In adition to its failure to negotiate a new funding agreement with IH, it also has a $1.3 million debt. While it also operates privately-funded treatment beds as a way to generate revenue, those beds have not been heavily used, say Crossroads officials.

“We can’t continue to operate the addiction (treatment) service and detox as it currently exists,” said Sanderson reading from a prepared statement, his voice breaking at times.

“We totally hoped that restructuring, redefining and reorganizing our operation and opening frank negotiations with our funder (IHA) would create a better future for our society.”

When asked about the timing, he said the decision was made now in order to avoid bankruptcy and help the 69-member staff find new jobs and not become creditors lumped in with other, larger organizations looking for money.

The society that operates Crossroads plans to sell the two Franklyn Road buildings , as well as the Grey Road building used for women’s treatment, in order to pay off its debts.

Executive director Shelley Gilmore, who has only been on the job a year, said the “writing was on the wall” for Crossroads when she started there.

But she said the board tried everything it could to continue.

“We have been so good on making it work with next to nothing, it has finally caught up with us,” she said.

While its debt had a crippling effect on the non-profit society that runs Crossroads, the failure to negotiate new funding from Interior Health, coupled with the loss of its annual provincial grant from gaming revenues last year proved to be the final nails in the coffin for Crossroads.

Society officials said while IH currently provides $70 per bed per day for the publicly-funded treatment beds it operates, the health authority was offering to increase that to only $92 per bed per day when Crossroads needed $132 per bed per day.

“IHA is not the only player in this equation,” said Gilmore. “Really, we’ve had funding challenges for years.”

Plans to help defray costs by providing 30 self-pay/privately-funded treatment beds at its three facilities had not worked out as they were not in heavy demand and faced stiff competition from other “spa-like” private treatment facilities both here and in other parts of the province, said Sanderson.

** What is required **
Repeat the part of the Crossroads news excerpt starting at "The society that" and ending at "off its debts.", word for word. The records have no connection to the Crossroads text.

** Recorded data **
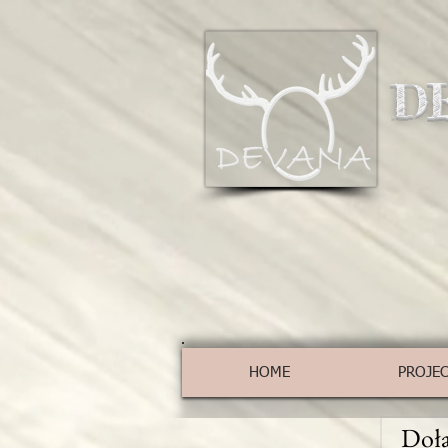
D
HOME
PROJE
Dołą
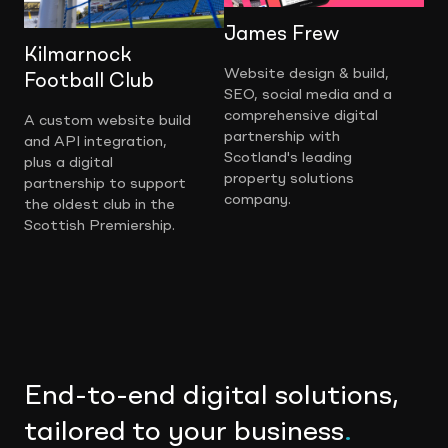
James Frew
Kilmarnock
Website design & build,
Football Club
SEO, social media and a
comprehensive digital
A custom website build
partnership with
and API integration,
Scotland's leading
plus a digital
property solutions
partnership to support
company.
the oldest club in the
Scottish Premiership.
End-to-end digital solutions,
tailored to your business
.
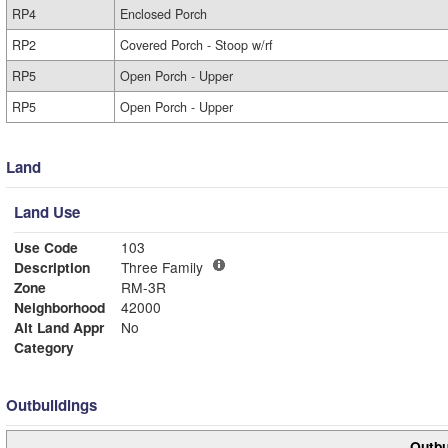
RP4
Enclosed Porch
RP2
Covered Porch - Stoop w/rf
RP5
Open Porch - Upper
RP5
Open Porch - Upper
Land
Land Use
Use Code
103
Description
Three Family
Zone
RM-3R
Neighborhood
42000
Alt Land Appr
No
Category
Outbuildings
Outbu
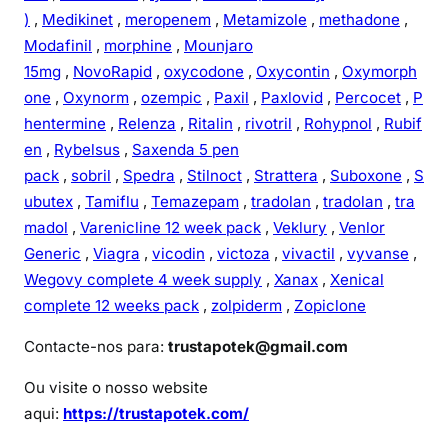
)
,
Medikinet
,
meropenem
,
Metamizole
,
methadone
,
Modafinil
,
morphine
,
Mounjaro
15mg
,
NovoRapid
,
oxycodone
,
Oxycontin
,
Oxymorph
one
,
Oxynorm
,
ozempic
,
Paxil
,
Paxlovid
,
Percocet
,
P
hentermine
,
Relenza
,
Ritalin
,
rivotril
,
Rohypnol
,
Rubif
en
,
Rybelsus
,
Saxenda 5 pen
pack
,
sobril
,
Spedra
,
Stilnoct
,
Strattera
,
Suboxone
,
S
ubutex
,
Tamiflu
,
Temazepam
,
tradolan
,
tradolan
,
tra
madol
,
Varenicline 12 week pack
,
Veklury
,
Venlor
Generic
,
Viagra
,
vicodin
,
victoza
,
vivactil
,
vyvanse
,
Wegovy complete 4 week supply
,
Xanax
,
Xenical
complete 12 weeks pack
,
zolpiderm
,
Zopiclone
Contacte-nos para:
trustapotek@gmail.com
Ou visite o nosso website
aqui:
https://trustapotek.com/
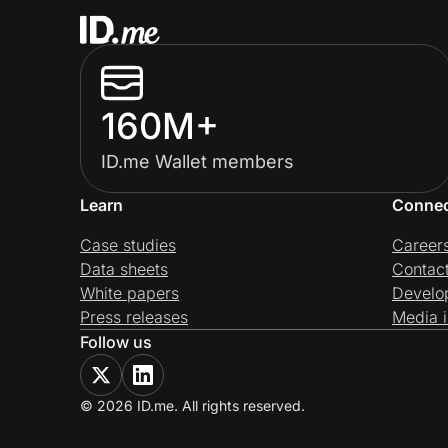
160M+
ID.me Wallet members
Learn
Conne
Case studies
Career
Data sheets
Contac
White papers
Develo
Press releases
Media i
Follow us
© 2026 ID.me. All rights reserved.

** Response area **
The society that operates Crossroads plans to sell the two Franklyn Road buildings , as well as the Grey Road building used for women’s treatment, in order to pay off its debts.